Un homme part en cavale. Une cavale désespérée et irréfléchie, provoquée par un trop plein d'injustice, de souffrance, d'impuissance.
C'est en même temps un affranchissement, celui d'une servitude à de faux espoirs, à des promesses jamais tenues.
C'est, enfin, un non à un système où il ne trouve plus sa place.
Jacques Bonhomme est paysan. Animé du seul attachement à la terre et aux bêtes, il a été dévasté par une succession d'injonctions administratives ayant conduit à un engrenage aux conséquences dramatiques.
Il a refusé de rentrer dans le moule, d'accepter le diktat et les aberrations d'une agriculture soumises à la loi des industriels imposant la monoculture, la dépendance aux engrais chimiques et toujours plus de productivité.
Il a géré sa ferme et ses vaches avec son bon sens, son savoir, et des objectifs modestes, sans engraisser la grande distribution.
Il a vu autour de lui preuves d'une hécatombe devenue insupportable : son ami Arnaud devenu invalide suite à un suicide raté ou le camarade Paulo, qui lui a réussi son coup, en se noyant dans une cuve à lisier.

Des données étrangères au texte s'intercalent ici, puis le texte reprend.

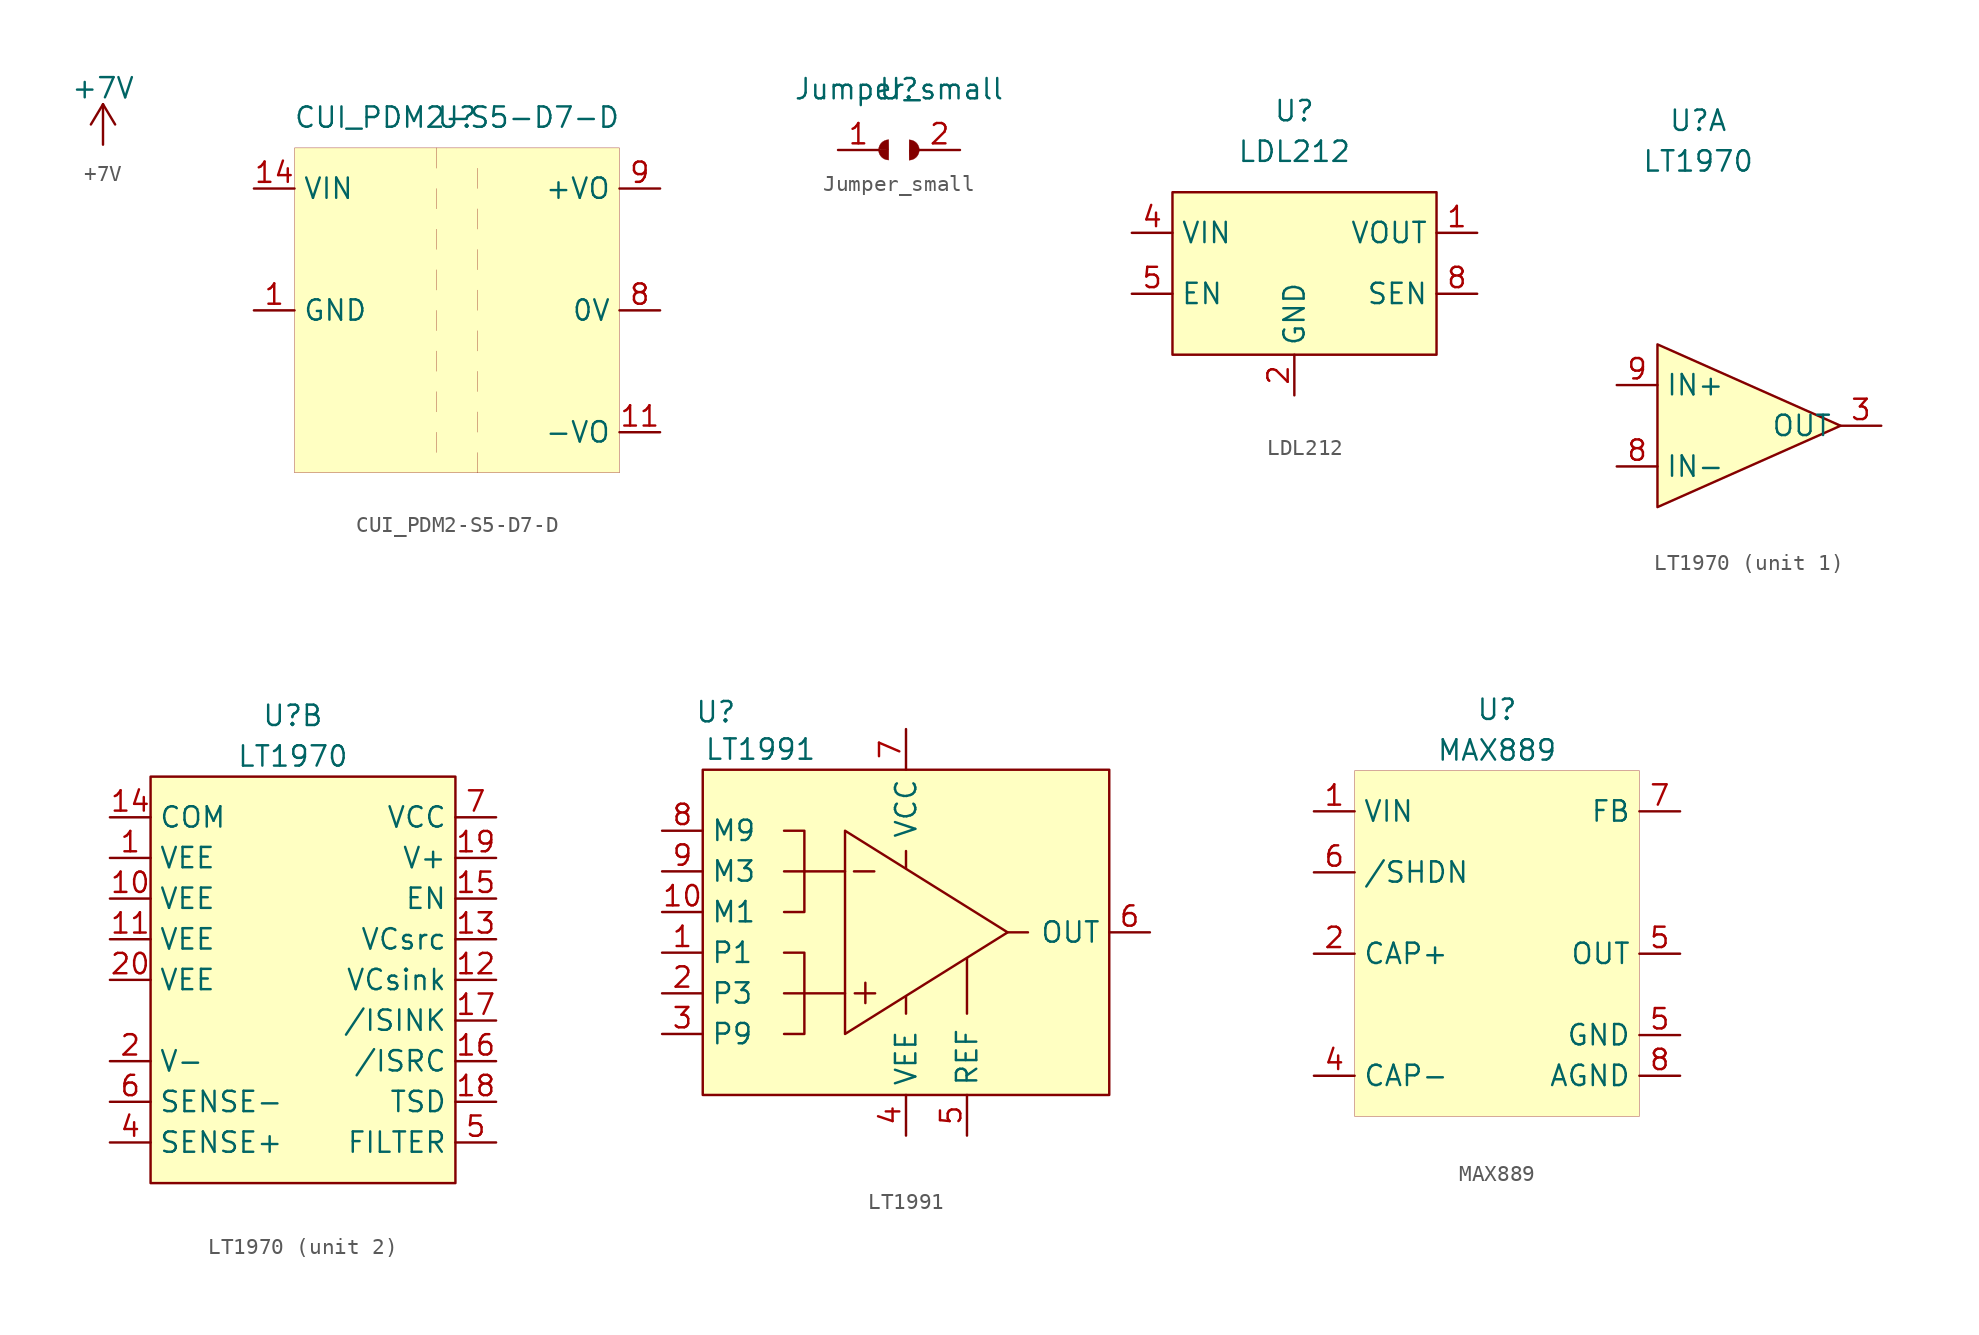
<source format=kicad_sym>
(kicad_symbol_lib
  (version 20201005)
  (generator kicad_symbol_editor)
  (symbol "uSMU-simple_v1:+7V"
    (power)
    (pin_names
      (offset 0))
    (property "Reference" "#PWR"
      (at 0 -3.81 0)
      (effects (font (size 1.27 1.27)) hide))
    (property "Value" "+7V"
      (at 0 3.556 0)
      (effects (font (size 1.27 1.27))))
    (symbol "+7V_0_1"
      (polyline (pts (xy -0.762 1.27) (xy 0 2.54)) (stroke (width 0)) (fill (type none)))
      (polyline (pts (xy 0 0) (xy 0 2.54)) (stroke (width 0)) (fill (type none)))
      (polyline (pts (xy 0 2.54) (xy 0.762 1.27)) (stroke (width 0)) (fill (type none))))
    (symbol "+7V_1_1"
      (pin power_in line (at 0 0 90) (length 0) hide (name "+7V" (effects (font (size 1.27 1.27)))) (number "1" (effects (font (size 1.27 1.27)))))))
  (symbol "uSMU-simple_v1:CUI_PDM2-S5-D7-D"
    (property "Reference" "U"
      (at 0 8.255 0)
      (effects (font (size 1.27 1.27))))
    (property "Value" "CUI_PDM2-S5-D7-D"
      (at 0 8.255 0)
      (effects (font (size 1.27 1.27))))
    (symbol "CUI_PDM2-S5-D7-D_0_1"
      (rectangle (start -10.16 6.35) (end 10.16 -13.97) (stroke (width 0.001)) (fill (type background)))
      (polyline (pts (xy -1.27 6.35) (xy -1.27 5.08)) (stroke (width 0.001)) (fill (type none)))
      (polyline (pts (xy -1.27 3.81) (xy -1.27 2.54)) (stroke (width 0.001)) (fill (type none)))
      (polyline (pts (xy -1.27 1.27) (xy -1.27 0)) (stroke (width 0.001)) (fill (type none)))
      (polyline (pts (xy -1.27 -1.27) (xy -1.27 -2.54)) (stroke (width 0.001)) (fill (type none)))
      (polyline (pts (xy -1.27 -3.81) (xy -1.27 -5.08)) (stroke (width 0.001)) (fill (type none)))
      (polyline (pts (xy 1.27 -2.54) (xy 1.27 -3.81)) (stroke (width 0.001)) (fill (type none)))
      (polyline (pts (xy 1.27 0) (xy 1.27 -1.27)) (stroke (width 0.001)) (fill (type none)))
      (polyline (pts (xy 1.27 -5.08) (xy 1.27 -6.35)) (stroke (width 0.001)) (fill (type none)))
      (polyline (pts (xy 1.27 5.08) (xy 1.27 3.81)) (stroke (width 0.001)) (fill (type none)))
      (polyline (pts (xy 1.27 2.54) (xy 1.27 1.27)) (stroke (width 0.001)) (fill (type none)))
      (polyline (pts (xy -1.27 -11.43) (xy -1.27 -12.7)) (stroke (width 0.001)) (fill (type none)))
      (polyline (pts (xy -1.27 -6.35) (xy -1.27 -7.62)) (stroke (width 0.001)) (fill (type none)))
      (polyline (pts (xy -1.27 -8.89) (xy -1.27 -10.16)) (stroke (width 0.001)) (fill (type none)))
      (polyline (pts (xy 1.27 -12.7) (xy 1.27 -13.97)) (stroke (width 0.001)) (fill (type none)))
      (polyline (pts (xy 1.27 -7.62) (xy 1.27 -8.89)) (stroke (width 0.001)) (fill (type none)))
      (polyline (pts (xy 1.27 -10.16) (xy 1.27 -11.43)) (stroke (width 0.001)) (fill (type none))))
    (symbol "CUI_PDM2-S5-D7-D_1_1"
      (pin input line (at -12.7 3.81 0) (length 2.54) (name "VIN" (effects (font (size 1.27 1.27)))) (number "14" (effects (font (size 1.27 1.27)))))
      (pin input line (at -12.7 -3.81 0) (length 2.54) (name "GND" (effects (font (size 1.27 1.27)))) (number "1" (effects (font (size 1.27 1.27)))))
      (pin input line (at 12.7 3.81 180) (length 2.54) (name "+VO" (effects (font (size 1.27 1.27)))) (number "9" (effects (font (size 1.27 1.27)))))
      (pin input line (at 12.7 -3.81 180) (length 2.54) (name "0V" (effects (font (size 1.27 1.27)))) (number "8" (effects (font (size 1.27 1.27)))))
      (pin input line (at 12.7 -11.43 180) (length 2.54) (name "-VO" (effects (font (size 1.27 1.27)))) (number "11" (effects (font (size 1.27 1.27)))))))
  (symbol "uSMU-simple_v1:Jumper_small"
    (property "Reference" "U"
      (at 0 3.81 0)
      (effects (font (size 1.27 1.27))))
    (property "Value" "Jumper_small"
      (at 0 3.81 0)
      (effects (font (size 1.27 1.27))))
    (symbol "Jumper_small_0_1"
      (arc (start 0.635 -0.635) (end 1.27 0) (radius (at 0.627 0.008) (length 0.643) (angles -89.3 -0.7)) (stroke (width 0.001)) (fill (type outline)))
      (arc (start 1.27 0) (end 0.635 0.635) (radius (at 0.6297 -0.0053) (length 0.6403) (angles 0.5 89.5)) (stroke (width 0.001)) (fill (type outline)))
      (arc (start -1.278 0.008) (end -0.643 -0.627) (radius (at -0.6377 0.0133) (length 0.6403) (angles -179.5 -90.5)) (stroke (width 0.001)) (fill (type outline)))
      (arc (start -0.643 0.643) (end -1.278 0.008) (radius (at -0.635 0) (length 0.643) (angles 90.7 179.3)) (stroke (width 0.001)) (fill (type outline)))
      (polyline (pts (xy 0.635 0.635) (xy 0.635 -0.635)) (stroke (width 0.001)) (fill (type none)))
      (polyline (pts (xy -0.643 -0.627) (xy -0.643 0.643)) (stroke (width 0.001)) (fill (type none))))
    (symbol "Jumper_small_1_1"
      (pin input line (at -3.81 0 0) (length 2.54) (name "" (effects (font (size 1.27 1.27)))) (number "1" (effects (font (size 1.27 1.27)))))
      (pin input line (at 3.81 0 180) (length 2.54) (name "" (effects (font (size 1.27 1.27)))) (number "2" (effects (font (size 1.27 1.27)))))))
  (symbol "uSMU-simple_v1:LDL212"
    (property "Reference" "U"
      (at 0 8.89 0)
      (effects (font (size 1.27 1.27))))
    (property "Value" "LDL212"
      (at 0 6.35 0)
      (effects (font (size 1.27 1.27))))
    (symbol "LDL212_0_1"
      (rectangle (start -7.62 3.81) (end 8.89 -6.35) (stroke (width 0)) (fill (type background))))
    (symbol "LDL212_1_1"
      (pin input line (at 11.43 1.27 180) (length 2.54) (name "VOUT" (effects (font (size 1.27 1.27)))) (number "1" (effects (font (size 1.27 1.27)))))
      (pin input line (at 0 -8.89 90) (length 2.54) (name "GND" (effects (font (size 1.27 1.27)))) (number "2" (effects (font (size 1.27 1.27)))))
      (pin input line (at 0 -8.89 90) (length 2.54) hide (name "GND" (effects (font (size 1.27 1.27)))) (number "2" (effects (font (size 1.27 1.27)))))
      (pin input line (at 0 -8.89 90) (length 2.54) hide (name "GND" (effects (font (size 1.27 1.27)))) (number "3" (effects (font (size 1.27 1.27)))))
      (pin input line (at -10.16 1.27 0) (length 2.54) (name "VIN" (effects (font (size 1.27 1.27)))) (number "4" (effects (font (size 1.27 1.27)))))
      (pin input line (at -10.16 -2.54 0) (length 2.54) (name "EN" (effects (font (size 1.27 1.27)))) (number "5" (effects (font (size 1.27 1.27)))))
      (pin input line (at 0 -8.89 90) (length 2.54) hide (name "GND" (effects (font (size 1.27 1.27)))) (number "6" (effects (font (size 1.27 1.27)))))
      (pin input line (at 0 -8.89 90) (length 2.54) hide (name "GND" (effects (font (size 1.27 1.27)))) (number "7" (effects (font (size 1.27 1.27)))))
      (pin input line (at 11.43 -2.54 180) (length 2.54) (name "SEN" (effects (font (size 1.27 1.27)))) (number "8" (effects (font (size 1.27 1.27)))))))
  (symbol "uSMU-simple_v1:LT1970"
    (property "Reference" "U"
      (at -1.27 19.05 0)
      (effects (font (size 1.27 1.27))))
    (property "Value" "LT1970"
      (at -1.27 16.51 0)
      (effects (font (size 1.27 1.27))))
    (property "ki_locked" ""
      (at 0 0 0)
      (effects (font (size 1.27 1.27))))
    (symbol "LT1970_1_1"
      (polyline (pts (xy 7.62 0) (xy -3.81 5.08) (xy -3.81 -5.08) (xy 7.62 0)) (stroke (width 0)) (fill (type background)))
      (pin input line (at 10.16 0 180) (length 2.54) (name "OUT" (effects (font (size 1.27 1.27)))) (number "3" (effects (font (size 1.27 1.27)))))
      (pin input line (at -6.35 -2.54 0) (length 2.54) (name "IN-" (effects (font (size 1.27 1.27)))) (number "8" (effects (font (size 1.27 1.27)))))
      (pin input line (at -6.35 2.54 0) (length 2.54) (name "IN+" (effects (font (size 1.27 1.27)))) (number "9" (effects (font (size 1.27 1.27))))))
    (symbol "LT1970_2_1"
      (rectangle (start -10.16 15.24) (end 8.89 -10.16) (stroke (width 0)) (fill (type background)))
      (pin input line (at -12.7 10.16 0) (length 2.54) (name "VEE" (effects (font (size 1.27 1.27)))) (number "1" (effects (font (size 1.27 1.27)))))
      (pin input line (at -12.7 7.62 0) (length 2.54) (name "VEE" (effects (font (size 1.27 1.27)))) (number "10" (effects (font (size 1.27 1.27)))))
      (pin input line (at -12.7 5.08 0) (length 2.54) (name "VEE" (effects (font (size 1.27 1.27)))) (number "11" (effects (font (size 1.27 1.27)))))
      (pin input line (at 11.43 2.54 180) (length 2.54) (name "VCsink" (effects (font (size 1.27 1.27)))) (number "12" (effects (font (size 1.27 1.27)))))
      (pin input line (at 11.43 5.08 180) (length 2.54) (name "VCsrc" (effects (font (size 1.27 1.27)))) (number "13" (effects (font (size 1.27 1.27)))))
      (pin input line (at -12.7 12.7 0) (length 2.54) (name "COM" (effects (font (size 1.27 1.27)))) (number "14" (effects (font (size 1.27 1.27)))))
      (pin input line (at 11.43 7.62 180) (length 2.54) (name "EN" (effects (font (size 1.27 1.27)))) (number "15" (effects (font (size 1.27 1.27)))))
      (pin input line (at 11.43 -2.54 180) (length 2.54) (name "/ISRC" (effects (font (size 1.27 1.27)))) (number "16" (effects (font (size 1.27 1.27)))))
      (pin input line (at 11.43 0 180) (length 2.54) (name "/ISINK" (effects (font (size 1.27 1.27)))) (number "17" (effects (font (size 1.27 1.27)))))
      (pin input line (at 11.43 -5.08 180) (length 2.54) (name "TSD" (effects (font (size 1.27 1.27)))) (number "18" (effects (font (size 1.27 1.27)))))
      (pin input line (at 11.43 10.16 180) (length 2.54) (name "V+" (effects (font (size 1.27 1.27)))) (number "19" (effects (font (size 1.27 1.27)))))
      (pin input line (at -12.7 -2.54 0) (length 2.54) (name "V-" (effects (font (size 1.27 1.27)))) (number "2" (effects (font (size 1.27 1.27)))))
      (pin input line (at -12.7 2.54 0) (length 2.54) (name "VEE" (effects (font (size 1.27 1.27)))) (number "20" (effects (font (size 1.27 1.27)))))
      (pin input line (at -12.7 -7.62 0) (length 2.54) (name "SENSE+" (effects (font (size 1.27 1.27)))) (number "4" (effects (font (size 1.27 1.27)))))
      (pin input line (at 11.43 -7.62 180) (length 2.54) (name "FILTER" (effects (font (size 1.27 1.27)))) (number "5" (effects (font (size 1.27 1.27)))))
      (pin input line (at -12.7 -5.08 0) (length 2.54) (name "SENSE-" (effects (font (size 1.27 1.27)))) (number "6" (effects (font (size 1.27 1.27)))))
      (pin input line (at 11.43 12.7 180) (length 2.54) (name "VCC" (effects (font (size 1.27 1.27)))) (number "7" (effects (font (size 1.27 1.27)))))
      (pin input line (at -12.7 2.54 0) (length 2.54) hide (name "VEE" (effects (font (size 1.27 1.27)))) (number "21" (effects (font (size 1.27 1.27)))))))
  (symbol "uSMU-simple_v1:LT1991"
    (property "Reference" "U"
      (at -11.887 13.767 0)
      (effects (font (size 1.27 1.27))))
    (property "Value" "LT1991"
      (at -9.093 11.43 0)
      (effects (font (size 1.27 1.27))))
    (symbol "LT1991_0_1"
      (rectangle (start -12.7 10.16) (end 12.7 -10.16) (stroke (width 0)) (fill (type background)))
      (polyline (pts (xy -6.35 -3.81) (xy -3.81 -3.81)) (stroke (width 0)) (fill (type none)))
      (polyline (pts (xy -6.35 3.81) (xy -7.62 3.81)) (stroke (width 0)) (fill (type none)))
      (polyline (pts (xy -6.35 3.81) (xy -3.81 3.81)) (stroke (width 0)) (fill (type none)))
      (polyline (pts (xy -3.251 3.81) (xy -1.981 3.81)) (stroke (width 0)) (fill (type none)))
      (polyline (pts (xy -3.2 -3.81) (xy -1.93 -3.81)) (stroke (width 0)) (fill (type none)))
      (polyline (pts (xy -2.54 -3.15) (xy -2.54 -4.42)) (stroke (width 0)) (fill (type none)))
      (polyline (pts (xy 0 -4.013) (xy 0 -5.08)) (stroke (width 0)) (fill (type none)))
      (polyline (pts (xy 0 4.013) (xy 0 5.08)) (stroke (width 0)) (fill (type none)))
      (polyline (pts (xy 3.81 -1.626) (xy 3.81 -5.08)) (stroke (width 0)) (fill (type none)))
      (polyline (pts (xy 6.35 0) (xy 7.62 0)) (stroke (width 0)) (fill (type none)))
      (polyline (pts (xy -6.35 3.81) (xy -6.35 1.27) (xy -7.62 1.27)) (stroke (width 0)) (fill (type none)))
      (polyline (pts (xy -6.35 6.35) (xy -6.35 3.81) (xy -6.35 6.35) (xy -7.62 6.35)) (stroke (width 0)) (fill (type none)))
      (polyline (pts (xy 6.35 0) (xy -3.81 6.35) (xy -3.81 -6.35) (xy 6.35 0)) (stroke (width 0)) (fill (type none)))
      (polyline (pts (xy -7.62 -1.27) (xy -6.35 -1.27) (xy -6.35 -3.81) (xy -7.62 -3.81) (xy -6.35 -3.81) (xy -6.35 -6.35) (xy -7.62 -6.35)) (stroke (width 0)) (fill (type none))))
    (symbol "LT1991_1_1"
      (pin input line (at -15.24 -1.27 0) (length 2.54) (name "P1" (effects (font (size 1.27 1.27)))) (number "1" (effects (font (size 1.27 1.27)))))
      (pin input line (at -15.24 1.27 0) (length 2.54) (name "M1" (effects (font (size 1.27 1.27)))) (number "10" (effects (font (size 1.27 1.27)))))
      (pin input line (at -15.24 -3.81 0) (length 2.54) (name "P3" (effects (font (size 1.27 1.27)))) (number "2" (effects (font (size 1.27 1.27)))))
      (pin input line (at -15.24 -6.35 0) (length 2.54) (name "P9" (effects (font (size 1.27 1.27)))) (number "3" (effects (font (size 1.27 1.27)))))
      (pin input line (at 0 -12.7 90) (length 2.54) (name "VEE" (effects (font (size 1.27 1.27)))) (number "4" (effects (font (size 1.27 1.27)))))
      (pin input line (at 3.81 -12.7 90) (length 2.54) (name "REF" (effects (font (size 1.27 1.27)))) (number "5" (effects (font (size 1.27 1.27)))))
      (pin input line (at 15.24 0 180) (length 2.54) (name "OUT" (effects (font (size 1.27 1.27)))) (number "6" (effects (font (size 1.27 1.27)))))
      (pin input line (at 0 12.7 270) (length 2.54) (name "VCC" (effects (font (size 1.27 1.27)))) (number "7" (effects (font (size 1.27 1.27)))))
      (pin input line (at -15.24 6.35 0) (length 2.54) (name "M9" (effects (font (size 1.27 1.27)))) (number "8" (effects (font (size 1.27 1.27)))))
      (pin input line (at -15.24 3.81 0) (length 2.54) (name "M3" (effects (font (size 1.27 1.27)))) (number "9" (effects (font (size 1.27 1.27)))))))
  (symbol "uSMU-simple_v1:MAX889"
    (property "Reference" "U"
      (at 0 10.16 0)
      (effects (font (size 1.27 1.27))))
    (property "Value" "MAX889"
      (at 0 7.62 0)
      (effects (font (size 1.27 1.27))))
    (symbol "MAX889_0_1"
      (rectangle (start -8.89 6.35) (end 8.89 -15.24) (stroke (width 0.001)) (fill (type background))))
    (symbol "MAX889_1_1"
      (pin input line (at -11.43 0 0) (length 2.54) (name "/SHDN" (effects (font (size 1.27 1.27)))) (number "6" (effects (font (size 1.27 1.27)))))
      (pin input line (at -11.43 -5.08 0) (length 2.54) (name "CAP+" (effects (font (size 1.27 1.27)))) (number "2" (effects (font (size 1.27 1.27)))))
      (pin input line (at -11.43 -12.7 0) (length 2.54) (name "CAP-" (effects (font (size 1.27 1.27)))) (number "4" (effects (font (size 1.27 1.27)))))
      (pin input line (at -11.43 3.81 0) (length 2.54) (name "VIN" (effects (font (size 1.27 1.27)))) (number "1" (effects (font (size 1.27 1.27)))))
      (pin input line (at 11.43 3.81 180) (length 2.54) (name "FB" (effects (font (size 1.27 1.27)))) (number "7" (effects (font (size 1.27 1.27)))))
      (pin input line (at 11.43 -5.08 180) (length 2.54) (name "OUT" (effects (font (size 1.27 1.27)))) (number "5" (effects (font (size 1.27 1.27)))))
      (pin input line (at 11.43 -10.16 180) (length 2.54) (name "GND" (effects (font (size 1.27 1.27)))) (number "5" (effects (font (size 1.27 1.27)))))
      (pin input line (at 11.43 -12.7 180) (length 2.54) (name "AGND" (effects (font (size 1.27 1.27)))) (number "8" (effects (font (size 1.27 1.27))))))))
</source>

Il a subi les lourdeurs administratives, l'obsession d'une traçabilité pas toujours pertinente (la viande vendue au supermarché du coin vient de pays lointains), l'effet pervers des normes qui obligent à des investissements et donc à des emprunts qu'on ne peut rembourser qu'en produisant davantage, et donc de répondre à de nouvelles normes toujours plus contraignantes et plus coûteuses.
Pris entre les exigences du système et la stigmatisation dont le monde rural, parce que polluant, fait l'objet, il a fini par avoir la conviction d'être devenu un mauvais paysan. Et c'était sans doute aussi l'avis de l'administration, qui l'a pris en faute, condamné à une amende puis à la prison avec sursis. Ça a été la bascule. le sentiment de honte et de dépossession, l'impossibilité de tenir financièrement… puis un contrôle qui a mal tourné, et Jacques a pris la tangente.
Un coup de tête, se dit-il d'abord, le temps de soigner ses blessures et de tempérer sa colère avant de retourner calmement au front de la bataille (il est porte-parole de la Confédération paysanne). Réfugié dans une forêt qu'il connaît par coeur, et où il sait que les gendarmes ne pourront le retrouver, il redécouvre, de manière aussi éblouie qu'abrupte, presque hallucinée, une nature dans laquelle il s'immerge avec une avidité organique. Il se pénètre des odeurs, des sons, s'enfonce, trébuche, a l'impression de coïncider avec ce qui l'entoure. La faim et le froid bientôt l'affaiblissent, le plongent dans de vagues délires.
Cette proximité retrouvée avec la terre, tantôt union, tantôt confrontation, est évoquée avec autant de minutie que de lyrisme, les sensations décortiquées, et l'imagination qu'elles font naître exhaussée.
S'y insère, du point de vue de Jacques, mais aussi de celui d'autres interlocuteurs qui prennent la parole (certains de ses proches mais pas que), la dénonciation du contexte à l'origine de la détresse paysanne, qui formellement n'échappe pas à un certain didactisme, l'alternance entre expression intime et diatribe antisystème en devenant parfois bancale.
Pour autant, "
Pleine terre" est un texte qui souvent prend aux tripes, et qui a le mérite de rendre audible la voix de ceux que l'on entend rarement. Et de savoir que
Corinne Royer s'est inspirée de la véritable histoire de Jérôme Laronze, abattu en 2017 par des gendarmes après trois ans d'harcèlement administratif et neuf jours de cavale, rend la lecture d'autant plus atterrante.